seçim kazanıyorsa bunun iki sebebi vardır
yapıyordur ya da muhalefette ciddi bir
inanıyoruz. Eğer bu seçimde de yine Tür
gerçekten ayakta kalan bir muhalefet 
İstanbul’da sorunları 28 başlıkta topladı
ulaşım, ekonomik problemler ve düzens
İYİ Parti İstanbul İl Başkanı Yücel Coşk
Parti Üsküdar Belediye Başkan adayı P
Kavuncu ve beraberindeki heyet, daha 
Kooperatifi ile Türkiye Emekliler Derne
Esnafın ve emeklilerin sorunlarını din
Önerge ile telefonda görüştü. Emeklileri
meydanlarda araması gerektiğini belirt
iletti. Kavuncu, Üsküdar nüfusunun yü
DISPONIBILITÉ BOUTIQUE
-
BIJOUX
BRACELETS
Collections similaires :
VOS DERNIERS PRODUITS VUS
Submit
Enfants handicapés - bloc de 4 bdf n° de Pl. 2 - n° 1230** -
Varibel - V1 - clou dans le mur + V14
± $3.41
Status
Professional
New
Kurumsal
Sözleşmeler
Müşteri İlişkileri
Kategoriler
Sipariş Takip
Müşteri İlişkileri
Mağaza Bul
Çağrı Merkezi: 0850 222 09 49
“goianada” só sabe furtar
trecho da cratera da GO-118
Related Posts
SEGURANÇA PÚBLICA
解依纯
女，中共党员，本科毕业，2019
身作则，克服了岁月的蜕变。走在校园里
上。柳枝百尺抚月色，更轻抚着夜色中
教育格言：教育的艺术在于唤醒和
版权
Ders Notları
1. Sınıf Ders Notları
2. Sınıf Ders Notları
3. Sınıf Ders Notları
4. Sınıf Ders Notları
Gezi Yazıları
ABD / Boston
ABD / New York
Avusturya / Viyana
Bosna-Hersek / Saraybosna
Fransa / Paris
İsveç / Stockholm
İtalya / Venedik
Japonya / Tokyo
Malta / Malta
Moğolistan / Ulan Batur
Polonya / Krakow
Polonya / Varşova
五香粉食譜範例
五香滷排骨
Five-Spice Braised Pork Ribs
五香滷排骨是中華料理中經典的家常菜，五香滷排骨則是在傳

Task details:
The answer is to be the lines from the one holding "Enfants handicapés - bloc" through the end of the data above, transcribed character for character, both ends included.

Task output:
Enfants handicapés - bloc de 4 bdf n° de Pl. 2 - n° 1230** -
Varibel - V1 - clou dans le mur + V14
± $3.41
Status
Professional
New
Kurumsal
Sözleşmeler
Müşteri İlişkileri
Kategoriler
Sipariş Takip
Müşteri İlişkileri
Mağaza Bul
Çağrı Merkezi: 0850 222 09 49
“goianada” só sabe furtar
trecho da cratera da GO-118
Related Posts
SEGURANÇA PÚBLICA
解依纯
女，中共党员，本科毕业，2019
身作则，克服了岁月的蜕变。走在校园里
上。柳枝百尺抚月色，更轻抚着夜色中
教育格言：教育的艺术在于唤醒和
版权
Ders Notları
1. Sınıf Ders Notları
2. Sınıf Ders Notları
3. Sınıf Ders Notları
4. Sınıf Ders Notları
Gezi Yazıları
ABD / Boston
ABD / New York
Avusturya / Viyana
Bosna-Hersek / Saraybosna
Fransa / Paris
İsveç / Stockholm
İtalya / Venedik
Japonya / Tokyo
Malta / Malta
Moğolistan / Ulan Batur
Polonya / Krakow
Polonya / Varşova
五香粉食譜範例
五香滷排骨
Five-Spice Braised Pork Ribs
五香滷排骨是中華料理中經典的家常菜，五香滷排骨則是在傳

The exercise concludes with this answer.